Indeed they do, which is one reason Golovkin has had trouble getting fighters in the ring with him. The fearsome slugger from Kazakhstan has stopped almost everyone put in the ring with him, winning all 37 of his fights, 33 by knockout.
But Alvarez packs power, too, and the red-headed Mexican is a savage counterpuncher with a style that should match up perfectly against the onrushing Golovkin.
"I don't back down," Alvarez said. "I'm a counter puncher, and I like to fight."
The combination of styles has boxing fans salivating over what will happen in the same ring where Mayweather stopped McGregor three weeks ago. The fight quickly sold out and is expected to do well on HBO pay-per-view, though it will not reach the level of last month's spectacle.
Still, it promises to be a can't miss fight that brings back memories of the great middleweights of the 1980's. Both fighters weighed in Friday at the middleweight limit of 160 pounds.
"It all depends on who lands the punch that defines the fight and I think Gennady is going to do that," said Abel Sanchez, Golovkin's trainer. "They're going to hit each other and give fans the kind of fight they want and expect."
It won't be the first time the two have met, but it will be under far different circumstances. They sparred together at Golovkin's camp in Big Bear, Calif., in 2011 as both were preparing for fights and, though accounts vary, both had their moments with each other.

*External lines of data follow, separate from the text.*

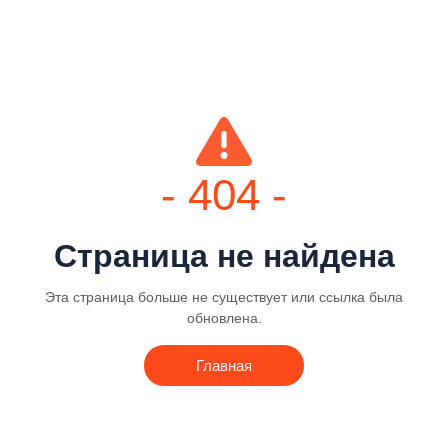
- 404 -
Страница не найдена
Эта страница больше не существует или ссылка была
обновлена.
Главная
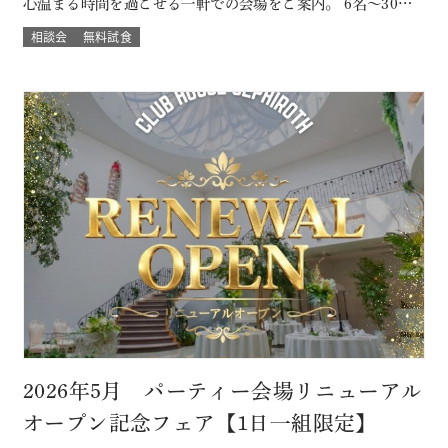
心温まる時間を過ごせる一軒での会場をご案内。 6名～30名
様までご案内OK このフェアに含まれるコンテンツ SPECIAL
相談会
無料試食
BENEFITS HPからフェア予約された方限定のご来館特典 特
典内容 セフィロトおススメのウェディングプレゼント有り！
内容は来…
2026年5月 パーティー会場リニューアル
オープン記念フェア【1日一組限定】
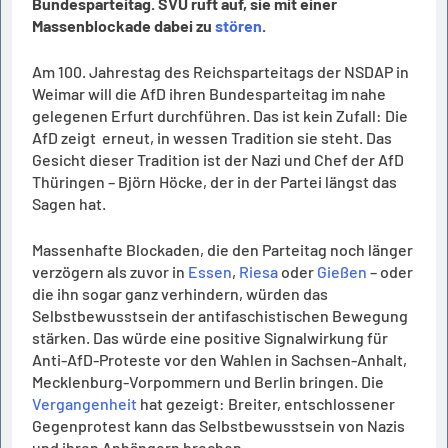
Bundesparteitag. SVU ruft auf, sie mit einer
Massenblockade dabei zu
stören
.
Am 100. Jahrestag des Reichsparteitags der NSDAP in
Weimar will die AfD ihren Bundesparteitag im nahe
gelegenen Erfurt durchführen. Das ist kein Zufall: Die
AfD zeigt erneut, in wessen Tradition sie steht. Das
Gesicht dieser Tradition ist der Nazi und Chef der AfD
Thüringen – Björn Höcke, der in der Partei längst das
Sagen hat.
Massenhafte Blockaden, die den Parteitag noch länger
verzögern als zuvor in
Essen
,
Riesa
oder
Gießen
– oder
die ihn sogar ganz verhindern, würden das
Selbstbewusstsein der antifaschistischen Bewegung
stärken. Das würde eine positive Signalwirkung für
Anti-AfD-Proteste vor den Wahlen in Sachsen-Anhalt,
Mecklenburg-Vorpommern und Berlin bringen. Die
Vergangenheit
hat gezeigt: Breiter, entschlossener
Gegenprotest kann das Selbstbewusstsein von Nazis
und ihren Anhängern brechen.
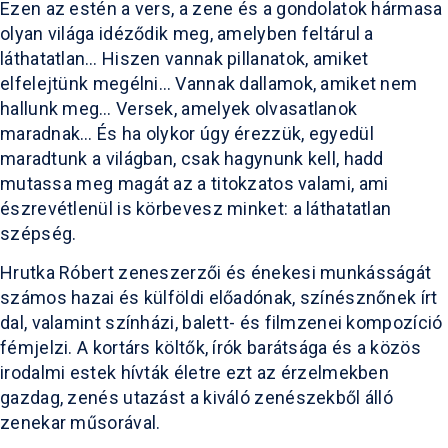
Ezen az estén a vers, a zene és a gondolatok hármasa
olyan világa idéződik meg, amelyben feltárul a
láthatatlan… Hiszen vannak pillanatok, amiket
elfelejtünk megélni… Vannak dallamok, amiket nem
hallunk meg… Versek, amelyek olvasatlanok
maradnak… És ha olykor úgy érezzük, egyedül
maradtunk a világban, csak hagynunk kell, hadd
mutassa meg magát az a titokzatos valami, ami
észrevétlenül is körbevesz minket: a láthatatlan
szépség.
Hrutka Róbert zeneszerzői és énekesi munkásságát
számos hazai és külföldi előadónak, színésznőnek írt
dal, valamint színházi, balett- és filmzenei kompozíció
fémjelzi. A kortárs költők, írók barátsága és a közös
irodalmi estek hívták életre ezt az érzelmekben
gazdag, zenés utazást a kiváló zenészekből álló
zenekar műsorával.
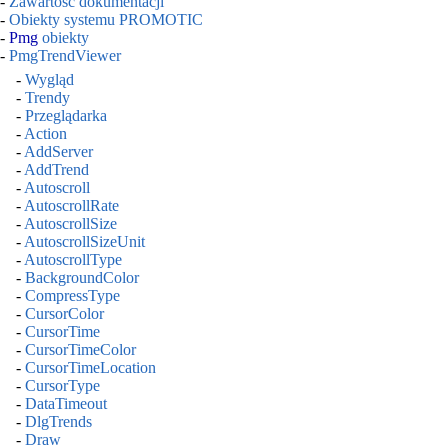
-
Zawartość dokumentacji
-
Obiekty systemu PROMOTIC
-
Pmg
obiekty
-
PmgTrendViewer
-
Wygląd
-
Trendy
-
Przeglądarka
-
Action
-
AddServer
-
AddTrend
-
Autoscroll
-
AutoscrollRate
-
AutoscrollSize
-
AutoscrollSizeUnit
-
AutoscrollType
-
BackgroundColor
-
CompressType
-
CursorColor
-
CursorTime
-
CursorTimeColor
-
CursorTimeLocation
-
CursorType
-
DataTimeout
-
DlgTrends
-
Draw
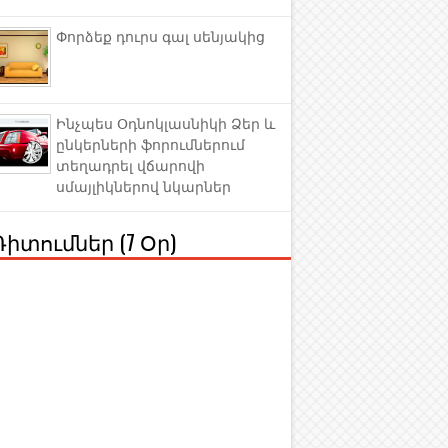
Փորձեք դուրս գալ սենյակից
Ինչպես Օդնոկլասնիկի Ձեր և
ընկերների ֆորումներում
տեղադրել վճարովի
սմայլիկներով նկարներ
Դիտումներ (7 Օր)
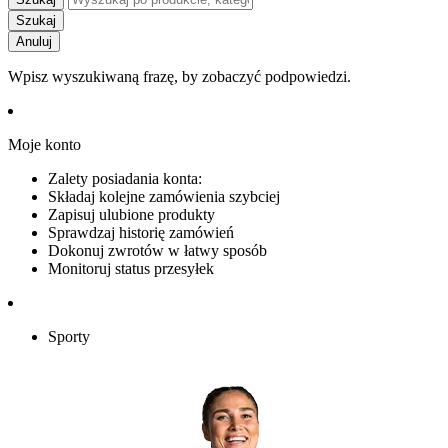
Szukaj
Anuluj
Wpisz wyszukiwaną frazę, by zobaczyć podpowiedzi.
Moje konto
Zalety posiadania konta:
Składaj kolejne zamówienia szybciej
Zapisuj ulubione produkty
Sprawdzaj historię zamówień
Dokonuj zwrotów w łatwy sposób
Monitoruj status przesyłek
Sporty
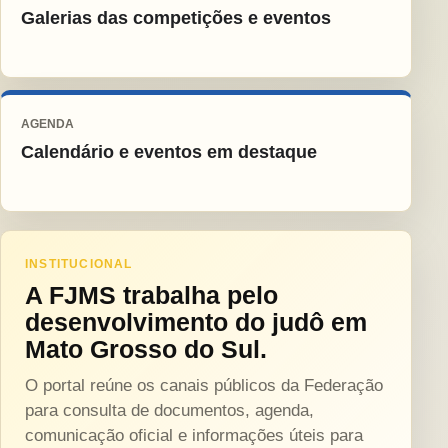
Galerias das competições e eventos
AGENDA
Calendário e eventos em destaque
INSTITUCIONAL
A FJMS trabalha pelo
desenvolvimento do judô em
Mato Grosso do Sul.
O portal reúne os canais públicos da Federação
para consulta de documentos, agenda,
comunicação oficial e informações úteis para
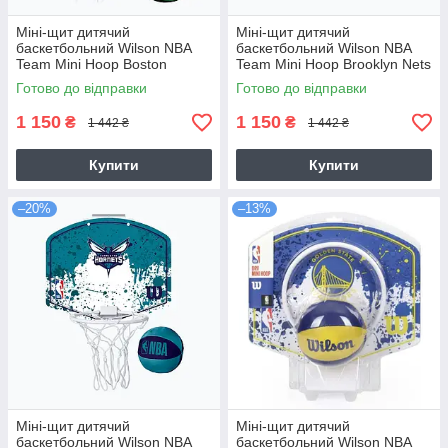
Міні-щит дитячий
Міні-щит дитячий
баскетбольний Wilson NBA
баскетбольний Wilson NBA
Team Mini Hoop Boston
Team Mini Hoop Brooklyn Nets
Celtics (WTBA1302BOS)
(WTBA1302BRO)
Готово до відправки
Готово до відправки
1 150
1 150
₴
₴
1 442 ₴
1 442 ₴
Купити
Купити
–20%
–13%
Міні-щит дитячий
Міні-щит дитячий
баскетбольний Wilson NBA
баскетбольний Wilson NBA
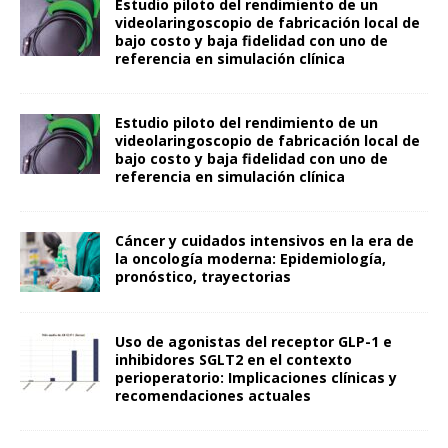
Estudio piloto del rendimiento de un
videolaringoscopio de fabricación local de
bajo costo y baja fidelidad con uno de
referencia en simulación clínica
Estudio piloto del rendimiento de un
videolaringoscopio de fabricación local de
bajo costo y baja fidelidad con uno de
referencia en simulación clínica
Cáncer y cuidados intensivos en la era de
la oncología moderna: Epidemiología,
pronóstico, trayectorias
Uso de agonistas del receptor GLP-1 e
inhibidores SGLT2 en el contexto
perioperatorio: Implicaciones clínicas y
recomendaciones actuales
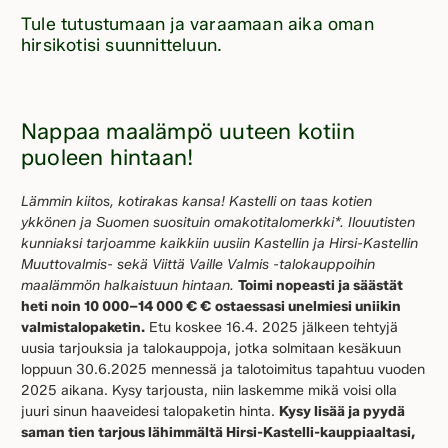
Tule tutustumaan ja varaamaan aika oman
hirsikotisi suunnitteluun.
Nappaa maalämpö uuteen kotiin
puoleen hintaan!
Lämmin kiitos, kotirakas kansa! Kastelli on taas kotien
ykkönen ja Suomen suosituin omakotitalomerkki*. Ilouutisten
kunniaksi tarjoamme kaikkiin uusiin Kastellin ja Hirsi-Kastellin
Muuttovalmis- sekä Viittä Vaille Valmis -talokauppoihin
maalämmön halkaistuun hintaan.
Toimi nopeasti ja säästät
heti noin 10 000–14 000 € €
ostaessasi unelmiesi uniikin
valmistalopaketin.
Etu koskee 16.4. 2025 jälkeen tehtyjä
uusia tarjouksia ja talokauppoja, jotka solmitaan kesäkuun
loppuun 30.6.2025 mennessä ja talotoimitus tapahtuu vuoden
2025 aikana. Kysy tarjousta, niin laskemme mikä voisi olla
juuri sinun haaveidesi talopaketin hinta.
Kysy lisää ja pyydä
saman tien tarjous lähimmältä Hirsi-Kastelli-kauppiaaltasi,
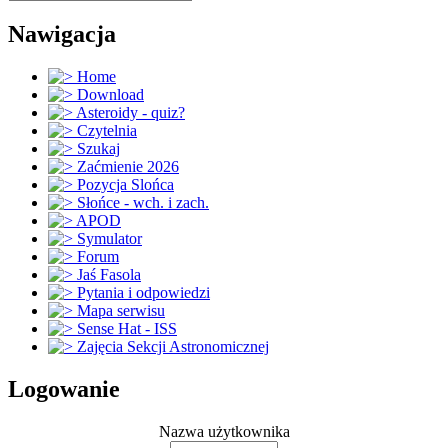
Nawigacja
Home
Download
Asteroidy - quiz?
Czytelnia
Szukaj
Zaćmienie 2026
Pozycja Slońca
Słońce - wch. i zach.
APOD
Symulator
Forum
Jaś Fasola
Pytania i odpowiedzi
Mapa serwisu
Sense Hat - ISS
Zajęcia Sekcji Astronomicznej
Logowanie
Nazwa użytkownika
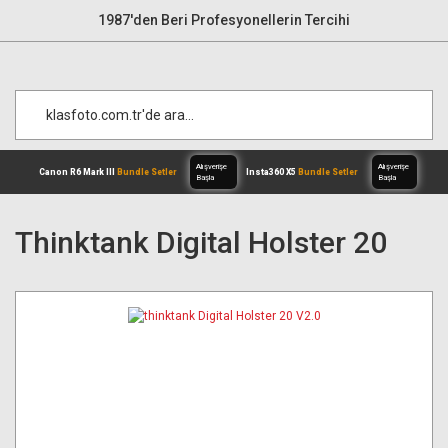
1987'den Beri Profesyonellerin Tercihi
Thinktank Digital Holster 20
Alışverişe
Canon R6 Mark III
Bundle Setler
Inst
Başla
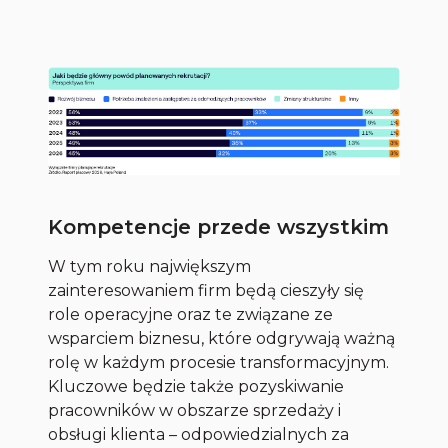
Kompetencje przede wszystkim
W tym roku największym
zainteresowaniem firm będą cieszyły się
role operacyjne oraz te związane ze
wsparciem biznesu, które odgrywają ważną
rolę w każdym procesie transformacyjnym.
Kluczowe będzie także pozyskiwanie
pracowników w obszarze sprzedaży i
obsługi klienta – odpowiedzialnych za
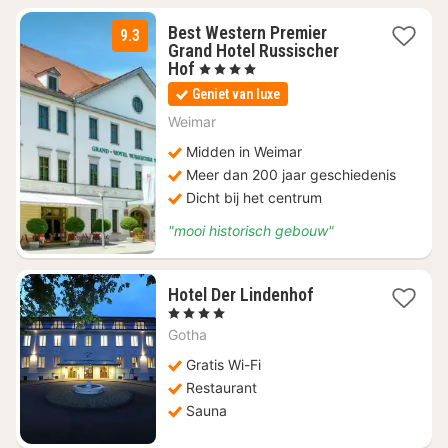
Best Western Premier
9.3
Grand Hotel Russischer
3
Hof
, 4 Sterren
nachten
Geniet van luxe
vanaf
€
Weimar
108,67
Midden in Weimar
Meer dan 200 jaar geschiedenis
Dicht bij het centrum
"mooi historisch gebouw"
1
Hotel Der Lindenhof
nacht
, 4 Sterren
vanaf
Gotha
€
119,06
Gratis Wi-Fi
Restaurant
Sauna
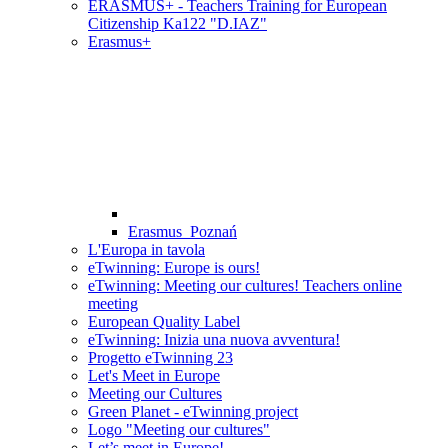
ERASMUS+ - Teachers Training for European
Citizenship Ka122 "D.IAZ"
Erasmus+
Erasmus_Poznań
L'Europa in tavola
eTwinning: Europe is ours!
eTwinning: Meeting our cultures! Teachers online
meeting
European Quality Label
eTwinning: Inizia una nuova avventura!
Progetto eTwinning 23
Let's Meet in Europe
Meeting our Cultures
Green Planet - eTwinning project
Logo "Meeting our cultures"
Let’s meet in Europe!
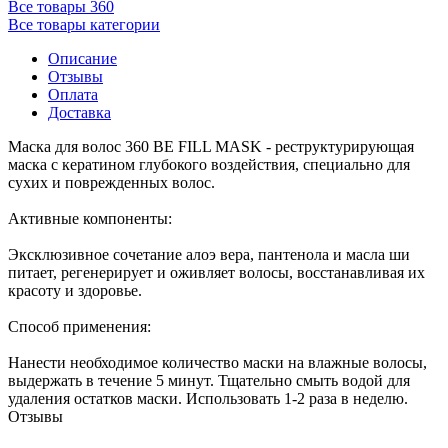
Все товары 360
Все товары категории
Описание
Отзывы
Оплата
Доставка
Маска для волос 360 BE FILL MASK - реструктурирующая
маска с кератином глубокого воздействия, специально для
сухих и поврежденных волос.
Активные компоненты:
Эксклюзивное сочетание алоэ вера, пантенола и масла ши
питает, регенерирует и оживляет волосы, восстанавливая их
красоту и здоровье.
Способ применения:
Нанести необходимое количество маски на влажные волосы,
выдержать в течение 5 минут. Тщательно смыть водой для
удаления остатков маски. Использовать 1-2 раза в неделю.
Отзывы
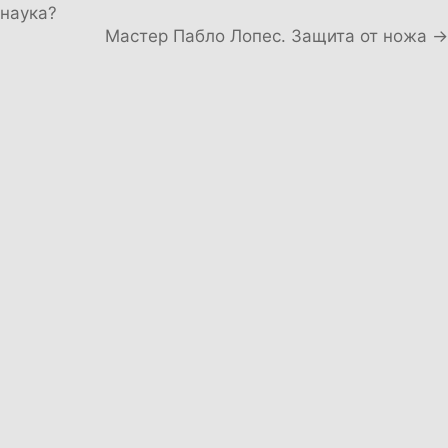
наука?
Мастер Пабло Лопес. Защита от ножа →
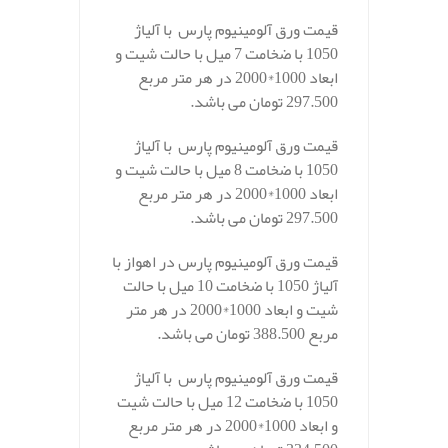
قیمت ورق آلومینیوم پارس با آلیاژ
1050 با ضخامت 7 میل با حالت شیت و
ابعاد 1000*2000 در هر متر مربع
297.500 تومان می باشد.
قیمت ورق آلومینیوم پارس با آلیاژ
1050 با ضخامت 8 میل با حالت شیت و
ابعاد 1000*2000 در هر متر مربع
297.500 تومان می باشد.
قیمت ورق آلومینیوم پارس در اهواز با
آلیاژ 1050 با ضخامت 10 میل با حالت
شیت و ابعاد 1000*2000 در هر متر
مربع 388.500 تومان می باشد.
قیمت ورق آلومینیوم پارس با آلیاژ
1050 با ضخامت 12 میل با حالت شیت
و ابعاد 1000*2000 در هر متر مربع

But this is a real fight, with Golovkin's titles at stake and a lot more. Both will make millions of dollars in a fight that holds risks — and plenty of rewards — for both of their careers.
"These are the fights that define your career," said Oscar De La Hoya, who promotes Alvarez. "Both guys are not going to back down."
Alvarez is already an established superstar, arguably the most popular athlete in Mexico. Golovkin, who won a silver medal in the 2004 Olympics, is hoping for the kind of performance that will finally win over fans not overly impressed by a 23-fight knockout streak of 18 middleweight title defenses.
Between them they have 86 wins, against only one loss. That was suffered by Alvarez (49-1-1, 34 knockouts) in 2013 against Mayweather in a fight he admitted he was too young to take.
Oddsmakers in this gambling city have made Golovkin a slight 7-5 favorite, but the fighters themselves say anything could happen.
"It's not an easy fight for him or me," Golovkin said. "I think the first couple of rounds will be very close. I think the second half will be much crazier, like a street fight."
For Golovkin, the fight is the culmination of a long battle to establish himself as the top middleweight in the world. Triple G came to the U.S. in 2011 to pursue bigger fights, and has collected the major middleweight titles while trying to get Alvarez into the ring.
It finally happened after Golovkin (37-0, 33 knockouts) was forced to go 12 rounds earlier this year against Danny Jacobs in a fight where he got hit a lot and barely escaped with a decision. Some in boxing thought it showed some vulnerability or suggested that at the age of 35 Triple G is getting a bit old.
Nonsense, he says.
"I am the champion and I bring all my belts," Golovkin said. "This is my game, my fight. I am the boss, not Canelo."
Golovkin, who speaks limited English, backed his comments up with a tweet warning Alvarez what was yet to come.
"If you go in the ocean the shark knows," he wrote. "He's home. It's the same for me in the ring. ... Let's do it."